We had a sizeable gathering of parents, and among them, I was later told there were two policemen. Our play went well, but on my return to Delhi, I realised that the world had changed. The most visible difference was in the newspapers. No one had imagined how a crude regime of censorship could begin at such a speed. Legendary cartoonist Shankar Pillai declared the closure of his magazine, Shankar’s Weekly. In his farewell editorial, Shankar wrote that humour can’t exist without freedom.
Sycophancy, on the other hand, needed no encouragement. The declaration of the Emergency was wrapped in obvious subterfuge, but even the boldest voices could not point this out, thanks to censorship. Ways to justify were invented without any concern for plausibility. Respectable author and journalist Khushwant Singh wrote that trains were now running on time. How that could justify the abrogation of basic rights, no one could ask.

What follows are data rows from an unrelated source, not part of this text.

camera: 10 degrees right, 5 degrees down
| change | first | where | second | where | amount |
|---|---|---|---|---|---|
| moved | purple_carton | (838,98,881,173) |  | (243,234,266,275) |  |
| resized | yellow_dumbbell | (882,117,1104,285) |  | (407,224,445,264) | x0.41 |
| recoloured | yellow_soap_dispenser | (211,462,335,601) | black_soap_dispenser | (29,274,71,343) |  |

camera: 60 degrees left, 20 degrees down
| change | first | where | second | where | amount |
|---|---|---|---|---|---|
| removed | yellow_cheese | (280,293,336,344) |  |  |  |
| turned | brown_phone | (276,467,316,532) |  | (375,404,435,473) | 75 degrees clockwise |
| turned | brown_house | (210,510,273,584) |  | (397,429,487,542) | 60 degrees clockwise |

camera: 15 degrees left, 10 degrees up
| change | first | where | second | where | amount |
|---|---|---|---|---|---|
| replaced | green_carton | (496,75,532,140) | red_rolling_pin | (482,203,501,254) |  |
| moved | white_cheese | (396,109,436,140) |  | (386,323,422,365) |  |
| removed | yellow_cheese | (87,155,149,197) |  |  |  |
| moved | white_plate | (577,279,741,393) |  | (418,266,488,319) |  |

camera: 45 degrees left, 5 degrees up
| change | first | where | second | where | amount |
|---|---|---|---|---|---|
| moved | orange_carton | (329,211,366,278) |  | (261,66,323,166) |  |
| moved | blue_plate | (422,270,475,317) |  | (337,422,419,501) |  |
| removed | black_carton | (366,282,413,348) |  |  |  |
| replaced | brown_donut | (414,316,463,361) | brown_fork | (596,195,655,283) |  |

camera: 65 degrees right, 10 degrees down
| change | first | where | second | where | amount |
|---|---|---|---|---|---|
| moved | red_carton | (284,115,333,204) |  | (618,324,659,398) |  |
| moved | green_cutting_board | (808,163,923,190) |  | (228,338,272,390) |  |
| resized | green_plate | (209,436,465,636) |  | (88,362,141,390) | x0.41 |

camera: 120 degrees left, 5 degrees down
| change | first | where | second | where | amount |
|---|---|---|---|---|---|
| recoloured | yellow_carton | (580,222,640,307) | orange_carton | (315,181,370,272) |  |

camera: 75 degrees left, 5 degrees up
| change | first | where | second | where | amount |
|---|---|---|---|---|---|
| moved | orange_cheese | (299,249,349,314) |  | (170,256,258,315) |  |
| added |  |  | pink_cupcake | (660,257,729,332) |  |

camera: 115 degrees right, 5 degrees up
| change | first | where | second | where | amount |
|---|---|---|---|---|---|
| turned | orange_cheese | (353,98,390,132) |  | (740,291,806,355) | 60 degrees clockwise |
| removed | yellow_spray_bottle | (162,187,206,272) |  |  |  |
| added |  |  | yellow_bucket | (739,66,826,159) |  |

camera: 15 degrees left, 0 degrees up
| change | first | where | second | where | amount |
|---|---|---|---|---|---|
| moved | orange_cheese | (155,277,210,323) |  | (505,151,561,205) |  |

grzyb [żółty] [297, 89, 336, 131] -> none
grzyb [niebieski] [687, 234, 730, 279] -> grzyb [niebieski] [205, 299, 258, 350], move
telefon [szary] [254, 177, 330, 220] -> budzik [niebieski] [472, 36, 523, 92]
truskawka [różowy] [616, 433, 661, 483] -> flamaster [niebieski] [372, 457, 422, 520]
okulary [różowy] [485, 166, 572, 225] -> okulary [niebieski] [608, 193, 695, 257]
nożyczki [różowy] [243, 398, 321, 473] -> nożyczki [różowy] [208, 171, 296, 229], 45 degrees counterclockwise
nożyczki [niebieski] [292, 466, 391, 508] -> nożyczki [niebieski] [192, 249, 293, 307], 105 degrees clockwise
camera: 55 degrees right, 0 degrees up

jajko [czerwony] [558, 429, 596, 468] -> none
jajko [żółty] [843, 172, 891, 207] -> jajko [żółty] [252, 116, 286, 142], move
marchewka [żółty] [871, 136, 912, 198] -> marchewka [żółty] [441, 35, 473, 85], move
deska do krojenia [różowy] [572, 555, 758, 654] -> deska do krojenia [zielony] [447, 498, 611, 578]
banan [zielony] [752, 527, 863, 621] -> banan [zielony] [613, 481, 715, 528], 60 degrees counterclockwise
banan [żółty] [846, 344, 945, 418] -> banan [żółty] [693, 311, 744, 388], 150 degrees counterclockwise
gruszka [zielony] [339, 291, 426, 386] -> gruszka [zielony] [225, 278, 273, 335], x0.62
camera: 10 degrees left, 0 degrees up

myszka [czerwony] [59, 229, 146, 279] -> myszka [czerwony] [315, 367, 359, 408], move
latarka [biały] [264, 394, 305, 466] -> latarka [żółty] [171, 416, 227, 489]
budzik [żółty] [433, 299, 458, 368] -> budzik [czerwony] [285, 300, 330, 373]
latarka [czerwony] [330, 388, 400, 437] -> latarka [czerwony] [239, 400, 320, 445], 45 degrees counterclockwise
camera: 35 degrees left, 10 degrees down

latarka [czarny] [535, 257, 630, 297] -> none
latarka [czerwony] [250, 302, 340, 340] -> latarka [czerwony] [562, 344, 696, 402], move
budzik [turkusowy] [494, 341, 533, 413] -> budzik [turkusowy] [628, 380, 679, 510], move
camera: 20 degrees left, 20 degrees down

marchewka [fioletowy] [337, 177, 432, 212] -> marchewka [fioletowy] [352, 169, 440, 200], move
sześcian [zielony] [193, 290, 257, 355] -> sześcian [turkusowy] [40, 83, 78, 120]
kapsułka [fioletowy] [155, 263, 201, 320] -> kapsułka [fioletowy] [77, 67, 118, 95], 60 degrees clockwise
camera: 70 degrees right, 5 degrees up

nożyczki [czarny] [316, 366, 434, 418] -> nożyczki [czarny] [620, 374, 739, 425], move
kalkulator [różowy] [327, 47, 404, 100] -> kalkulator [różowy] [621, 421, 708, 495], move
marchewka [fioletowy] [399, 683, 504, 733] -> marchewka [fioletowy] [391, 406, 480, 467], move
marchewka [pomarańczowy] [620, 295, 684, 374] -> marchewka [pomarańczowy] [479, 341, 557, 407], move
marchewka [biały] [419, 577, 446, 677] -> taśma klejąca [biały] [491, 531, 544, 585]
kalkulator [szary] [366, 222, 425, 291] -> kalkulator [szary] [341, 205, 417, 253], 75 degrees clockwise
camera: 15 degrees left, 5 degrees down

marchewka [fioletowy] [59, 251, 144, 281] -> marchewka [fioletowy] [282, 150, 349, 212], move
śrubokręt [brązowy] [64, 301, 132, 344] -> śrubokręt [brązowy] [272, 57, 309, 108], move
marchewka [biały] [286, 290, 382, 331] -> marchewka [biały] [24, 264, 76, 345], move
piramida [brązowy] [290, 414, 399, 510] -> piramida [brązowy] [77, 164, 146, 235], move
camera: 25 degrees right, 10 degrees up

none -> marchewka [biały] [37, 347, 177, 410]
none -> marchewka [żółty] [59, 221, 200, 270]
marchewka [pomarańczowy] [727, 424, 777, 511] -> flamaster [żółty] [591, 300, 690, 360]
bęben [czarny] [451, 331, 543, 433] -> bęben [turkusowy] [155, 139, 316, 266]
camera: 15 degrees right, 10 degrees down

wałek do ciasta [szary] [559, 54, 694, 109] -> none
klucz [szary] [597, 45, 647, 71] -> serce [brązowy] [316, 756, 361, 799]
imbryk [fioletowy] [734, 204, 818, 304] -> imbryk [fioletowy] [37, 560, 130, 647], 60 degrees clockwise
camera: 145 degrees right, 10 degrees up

While Jayaprakash Narayan was in jail, his senior Gandhian counterpart, Vinoba Bhave, said the Emergency was like the ‘anushasan parv’ (the chapter on discipline) of the Mahabharata.
University life went through a sudden “climate change”. Sitting in coffee houses with friends, you felt tense that one of them might turn into an informer, so it was better to stay quiet. But lack of enthusiasm for the Emergency was also considered bad. It felt a bit like how Soviet ethos was depicted by dissident novelists. Teachers’ arrests were part of a pervasive drive to suppress dissent. The atmosphere was heavy with rumours.
The point Shankar Pillai had made about humour was proved just as relevant for academic life. It demands freedom and confidence to think and argue. Both had diminished within days. Pedagogic relations require a fear-free environment. Neither teachers nor students could afford it. The Emergency broke the tacit bond between the state and the campus. The latter was no longer a space to think and exchange ideas with ease.
It is hard to explain why the pre-Emergency ethos did not return afterwards. One possible answer is that intellectual freedom was already fragile; its disappearance was not missed. In the media, too, a new sense of caution became the norm.
Sharp polarisation and fragmentation of political life became an enduring legacy of the Emergency. Its withdrawal ushered in an era of volatility and unpreparedness to assess the damage suffered by political ethics. The state apparatus had helped maintain the odious Emergency norms. The apparatus, especially the civil servant class, found no reason to reflect on its role afterwards. Many continued to believe that it had been a positive role. The chief of police in my hometown had allowed a children’s play to proceed. He could have stopped it. The fact that he could have stopped it meant he had an extended role in public life. A colonial legacy was reinstated.
Krishna Kumar is former director, NCERT.